## SUPPLIED ENTRIES
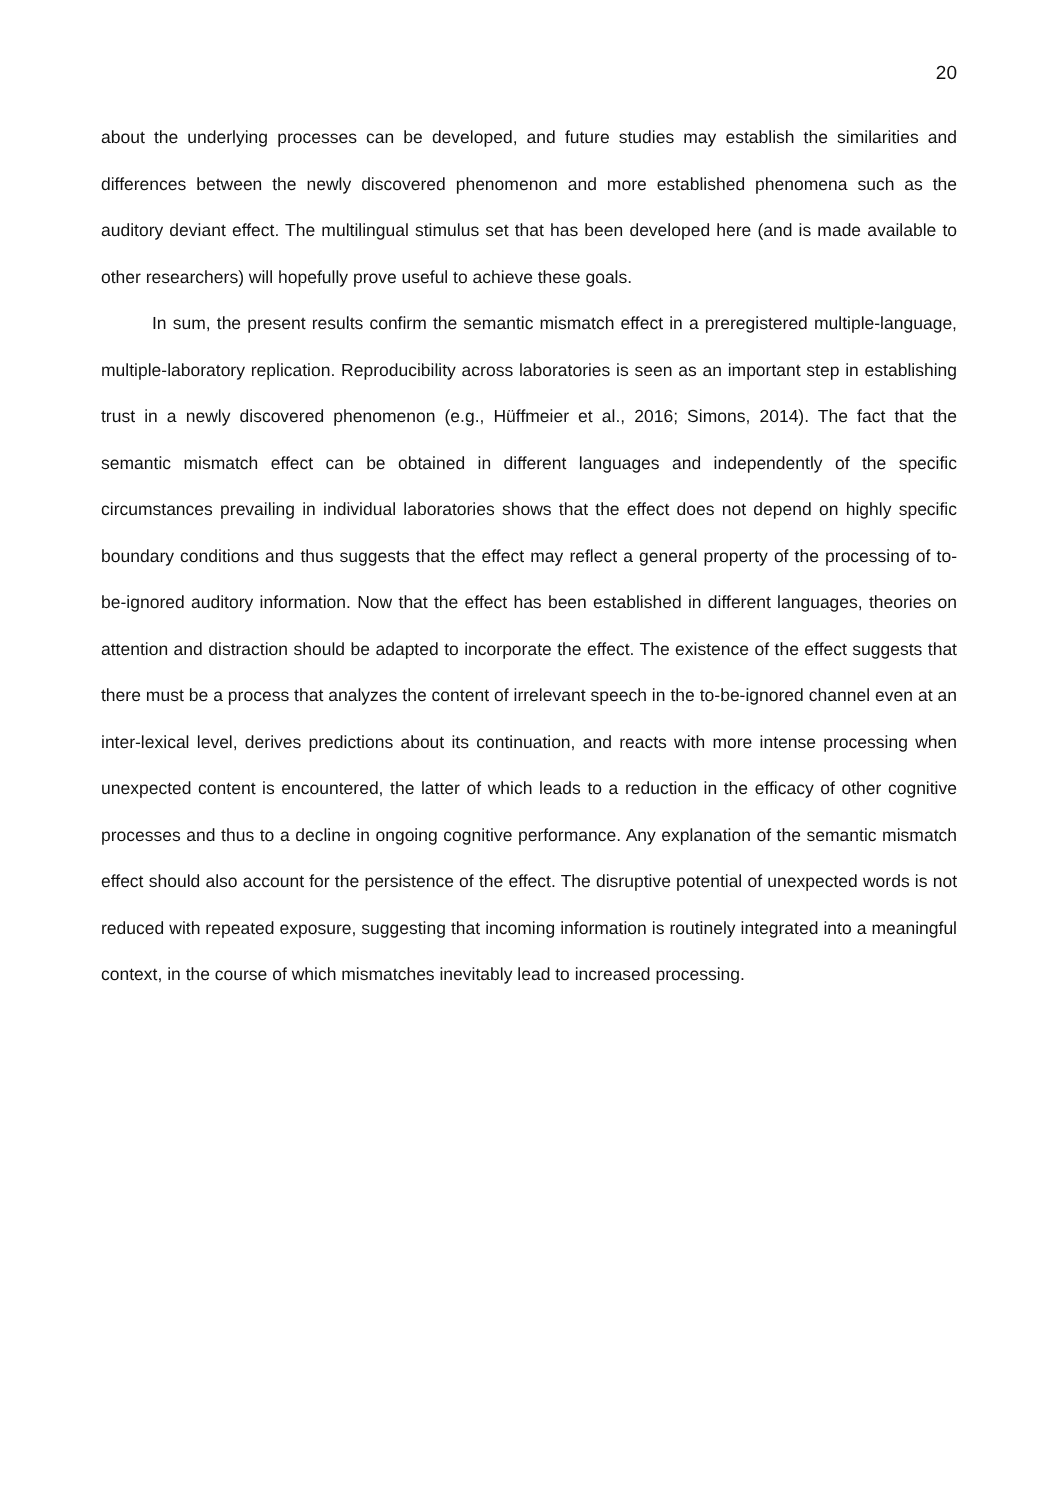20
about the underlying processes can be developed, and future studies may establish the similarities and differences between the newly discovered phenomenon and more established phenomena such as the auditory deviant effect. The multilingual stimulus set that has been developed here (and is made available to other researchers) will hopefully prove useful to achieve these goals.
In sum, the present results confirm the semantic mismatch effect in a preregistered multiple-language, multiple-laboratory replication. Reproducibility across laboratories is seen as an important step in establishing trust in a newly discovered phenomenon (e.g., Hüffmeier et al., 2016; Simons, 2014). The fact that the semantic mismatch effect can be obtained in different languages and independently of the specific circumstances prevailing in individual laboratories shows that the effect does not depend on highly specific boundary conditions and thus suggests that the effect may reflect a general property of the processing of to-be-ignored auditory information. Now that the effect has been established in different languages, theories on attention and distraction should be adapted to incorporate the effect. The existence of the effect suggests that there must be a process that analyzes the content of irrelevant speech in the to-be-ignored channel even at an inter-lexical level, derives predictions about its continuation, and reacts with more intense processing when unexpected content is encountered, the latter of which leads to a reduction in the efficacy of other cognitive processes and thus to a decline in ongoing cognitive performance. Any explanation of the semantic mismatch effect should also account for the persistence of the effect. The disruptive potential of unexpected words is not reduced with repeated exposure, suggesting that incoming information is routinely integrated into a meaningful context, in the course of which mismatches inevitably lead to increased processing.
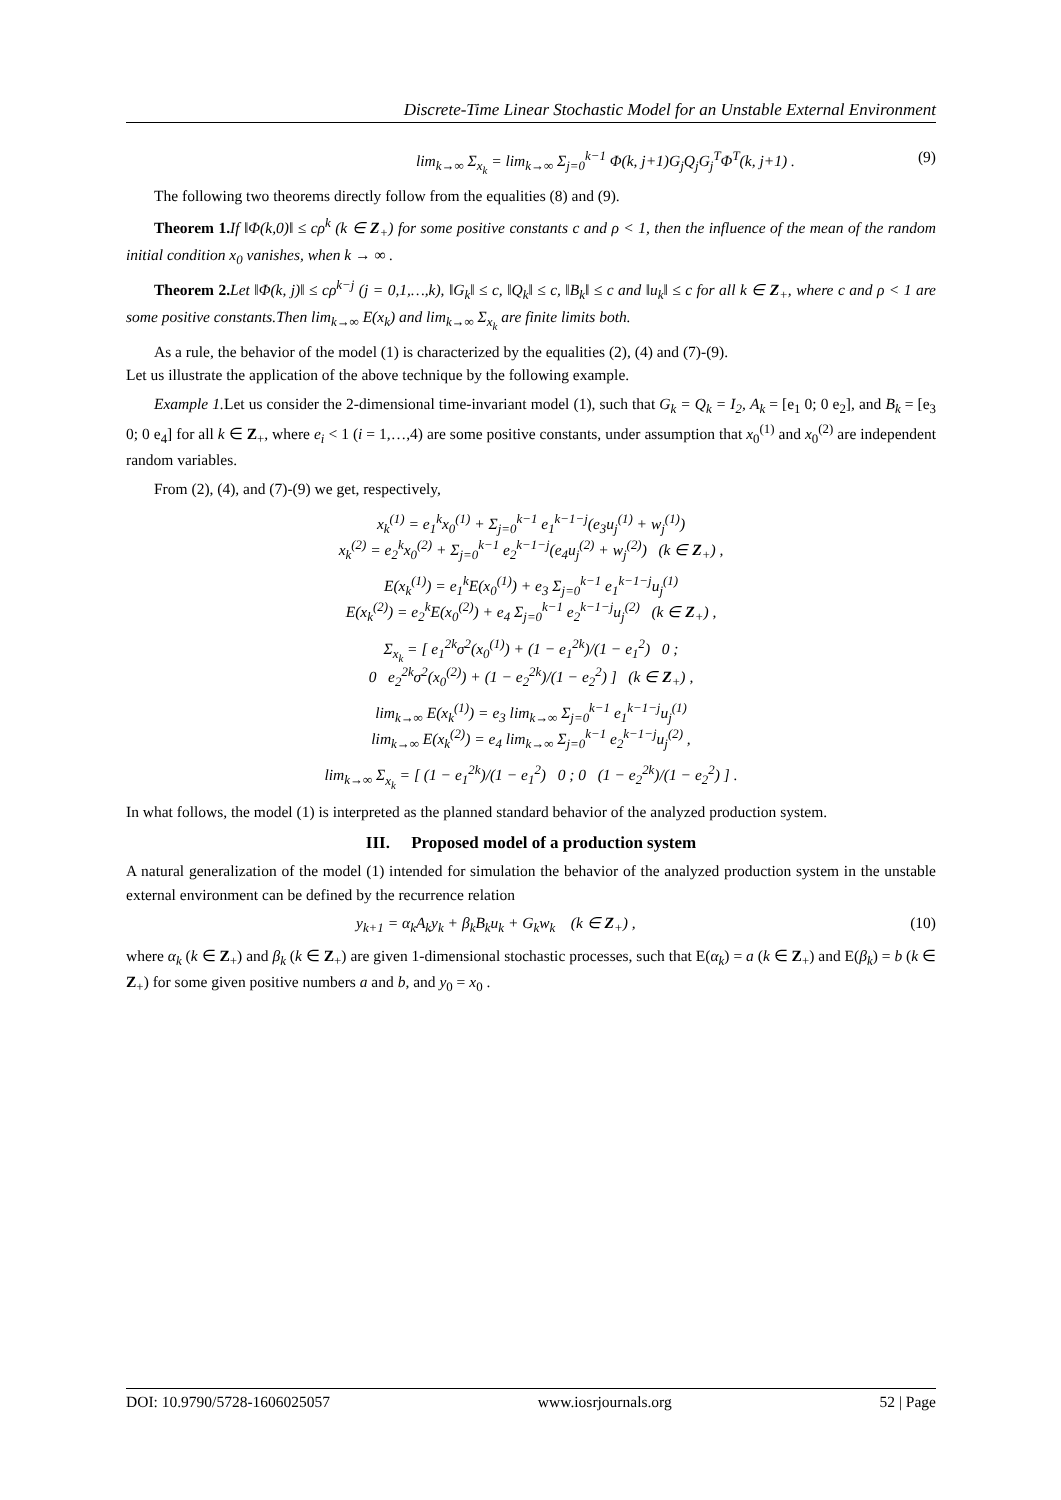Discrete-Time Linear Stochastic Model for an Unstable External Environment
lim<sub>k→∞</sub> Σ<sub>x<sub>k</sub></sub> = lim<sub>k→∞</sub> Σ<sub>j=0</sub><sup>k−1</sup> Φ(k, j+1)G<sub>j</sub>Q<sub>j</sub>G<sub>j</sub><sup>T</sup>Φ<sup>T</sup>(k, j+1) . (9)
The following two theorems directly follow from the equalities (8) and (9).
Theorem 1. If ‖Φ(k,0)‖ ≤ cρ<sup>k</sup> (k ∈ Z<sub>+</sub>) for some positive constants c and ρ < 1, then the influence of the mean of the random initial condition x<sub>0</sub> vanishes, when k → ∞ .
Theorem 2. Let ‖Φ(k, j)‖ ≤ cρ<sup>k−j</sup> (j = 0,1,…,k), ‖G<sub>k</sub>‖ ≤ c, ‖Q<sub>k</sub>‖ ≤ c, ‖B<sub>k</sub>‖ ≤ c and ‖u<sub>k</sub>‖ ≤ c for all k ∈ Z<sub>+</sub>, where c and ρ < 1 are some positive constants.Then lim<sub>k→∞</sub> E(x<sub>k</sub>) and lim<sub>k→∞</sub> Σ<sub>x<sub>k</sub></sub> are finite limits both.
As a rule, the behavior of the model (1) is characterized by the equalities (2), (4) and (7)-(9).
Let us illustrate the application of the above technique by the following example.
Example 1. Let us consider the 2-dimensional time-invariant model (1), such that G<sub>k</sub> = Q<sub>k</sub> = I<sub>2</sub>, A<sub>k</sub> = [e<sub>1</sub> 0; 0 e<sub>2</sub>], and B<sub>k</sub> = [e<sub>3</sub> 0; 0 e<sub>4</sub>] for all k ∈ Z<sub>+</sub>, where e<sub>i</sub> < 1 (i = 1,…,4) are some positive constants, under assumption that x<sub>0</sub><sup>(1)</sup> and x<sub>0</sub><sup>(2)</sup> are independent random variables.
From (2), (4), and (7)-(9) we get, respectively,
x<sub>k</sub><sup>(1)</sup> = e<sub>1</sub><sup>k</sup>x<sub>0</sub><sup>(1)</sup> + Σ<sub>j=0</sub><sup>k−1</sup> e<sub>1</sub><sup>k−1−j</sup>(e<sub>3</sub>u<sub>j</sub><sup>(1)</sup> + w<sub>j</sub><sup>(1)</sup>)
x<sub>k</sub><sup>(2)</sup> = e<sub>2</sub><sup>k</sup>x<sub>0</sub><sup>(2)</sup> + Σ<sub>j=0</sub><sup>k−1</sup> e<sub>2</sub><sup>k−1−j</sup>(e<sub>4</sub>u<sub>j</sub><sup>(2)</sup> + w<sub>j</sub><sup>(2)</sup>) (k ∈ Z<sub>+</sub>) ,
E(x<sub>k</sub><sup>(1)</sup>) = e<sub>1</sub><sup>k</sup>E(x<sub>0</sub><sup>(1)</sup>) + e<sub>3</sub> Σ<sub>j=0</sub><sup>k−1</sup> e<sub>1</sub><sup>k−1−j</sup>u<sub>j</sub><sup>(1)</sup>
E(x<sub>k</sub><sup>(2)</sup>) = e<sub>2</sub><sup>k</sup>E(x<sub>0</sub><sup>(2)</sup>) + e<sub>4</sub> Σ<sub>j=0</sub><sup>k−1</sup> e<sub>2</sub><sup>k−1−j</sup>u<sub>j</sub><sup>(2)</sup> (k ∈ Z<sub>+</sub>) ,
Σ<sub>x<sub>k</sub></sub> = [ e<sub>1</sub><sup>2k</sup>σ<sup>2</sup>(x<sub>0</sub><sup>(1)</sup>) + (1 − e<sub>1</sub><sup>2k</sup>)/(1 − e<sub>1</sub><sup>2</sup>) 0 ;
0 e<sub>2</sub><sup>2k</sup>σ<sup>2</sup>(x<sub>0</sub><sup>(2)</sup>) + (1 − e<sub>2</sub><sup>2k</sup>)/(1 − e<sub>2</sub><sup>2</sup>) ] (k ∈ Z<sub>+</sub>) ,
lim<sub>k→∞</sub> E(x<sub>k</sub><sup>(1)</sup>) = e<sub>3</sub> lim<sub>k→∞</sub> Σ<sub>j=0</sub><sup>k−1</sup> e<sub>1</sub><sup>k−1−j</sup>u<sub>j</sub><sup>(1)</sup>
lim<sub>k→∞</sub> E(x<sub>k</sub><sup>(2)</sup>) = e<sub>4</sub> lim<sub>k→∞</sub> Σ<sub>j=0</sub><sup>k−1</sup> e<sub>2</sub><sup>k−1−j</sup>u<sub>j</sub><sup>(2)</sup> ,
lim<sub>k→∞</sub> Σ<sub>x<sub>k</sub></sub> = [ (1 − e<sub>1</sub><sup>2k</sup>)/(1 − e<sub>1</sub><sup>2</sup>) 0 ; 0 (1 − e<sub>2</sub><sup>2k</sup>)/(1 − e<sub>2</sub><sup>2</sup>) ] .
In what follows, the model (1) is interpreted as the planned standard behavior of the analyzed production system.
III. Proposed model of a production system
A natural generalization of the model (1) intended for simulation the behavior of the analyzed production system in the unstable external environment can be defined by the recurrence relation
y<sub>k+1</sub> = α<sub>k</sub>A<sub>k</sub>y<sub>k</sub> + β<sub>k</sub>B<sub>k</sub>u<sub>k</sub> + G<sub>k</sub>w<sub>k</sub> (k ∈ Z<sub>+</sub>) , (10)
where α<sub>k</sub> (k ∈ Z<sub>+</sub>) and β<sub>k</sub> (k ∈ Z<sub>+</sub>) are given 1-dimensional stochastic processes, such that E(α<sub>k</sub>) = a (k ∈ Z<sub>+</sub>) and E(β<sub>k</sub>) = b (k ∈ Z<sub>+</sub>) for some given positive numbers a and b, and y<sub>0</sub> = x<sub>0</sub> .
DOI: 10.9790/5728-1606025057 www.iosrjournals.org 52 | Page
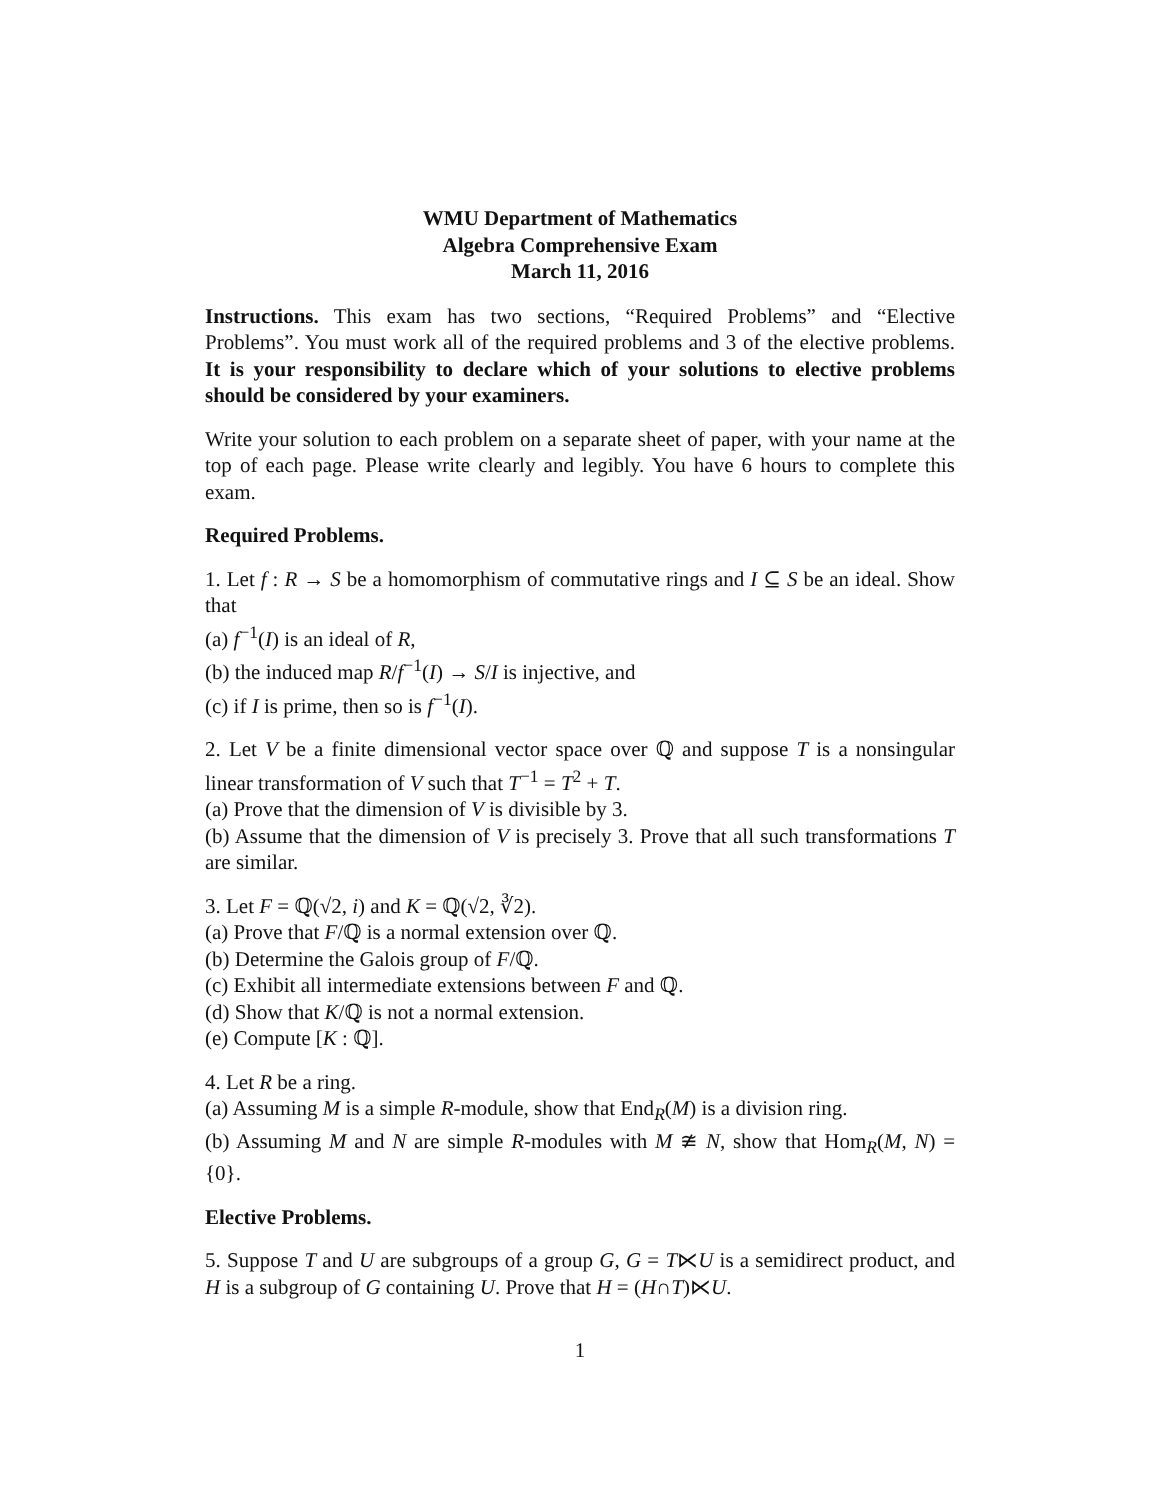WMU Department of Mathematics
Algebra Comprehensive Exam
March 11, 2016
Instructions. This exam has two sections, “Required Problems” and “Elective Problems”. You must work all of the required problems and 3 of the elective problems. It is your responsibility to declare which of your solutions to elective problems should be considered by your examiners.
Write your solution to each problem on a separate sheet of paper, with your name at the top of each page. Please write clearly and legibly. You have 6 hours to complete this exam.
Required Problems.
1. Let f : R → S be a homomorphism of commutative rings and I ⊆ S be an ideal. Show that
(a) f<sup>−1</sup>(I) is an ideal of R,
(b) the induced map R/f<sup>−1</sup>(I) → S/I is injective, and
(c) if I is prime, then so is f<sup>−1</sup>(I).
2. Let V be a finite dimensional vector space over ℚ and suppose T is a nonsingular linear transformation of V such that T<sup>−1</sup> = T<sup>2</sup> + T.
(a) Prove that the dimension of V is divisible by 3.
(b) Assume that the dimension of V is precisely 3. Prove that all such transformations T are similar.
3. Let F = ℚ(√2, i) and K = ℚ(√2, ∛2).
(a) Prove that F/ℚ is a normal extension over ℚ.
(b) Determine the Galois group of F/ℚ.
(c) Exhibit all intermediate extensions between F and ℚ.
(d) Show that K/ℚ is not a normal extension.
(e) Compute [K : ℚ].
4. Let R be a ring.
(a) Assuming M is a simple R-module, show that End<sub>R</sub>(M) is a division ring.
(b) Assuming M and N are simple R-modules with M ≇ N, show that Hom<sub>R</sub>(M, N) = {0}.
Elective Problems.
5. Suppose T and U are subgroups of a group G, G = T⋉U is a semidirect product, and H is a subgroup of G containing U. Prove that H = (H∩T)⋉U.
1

## EXERCISE DIRECTIONS
Exact copies of the lines from the one containing "(e) Compute [K : ℚ]." through the final line of the records are all the answer should hold.

## EXERCISE RESPONSE
(e) Compute [K : ℚ].
4. Let R be a ring.
(a) Assuming M is a simple R-module, show that End<sub>R</sub>(M) is a division ring.
(b) Assuming M and N are simple R-modules with M ≇ N, show that Hom<sub>R</sub>(M, N) = {0}.
Elective Problems.
5. Suppose T and U are subgroups of a group G, G = T⋉U is a semidirect product, and H is a subgroup of G containing U. Prove that H = (H∩T)⋉U.
1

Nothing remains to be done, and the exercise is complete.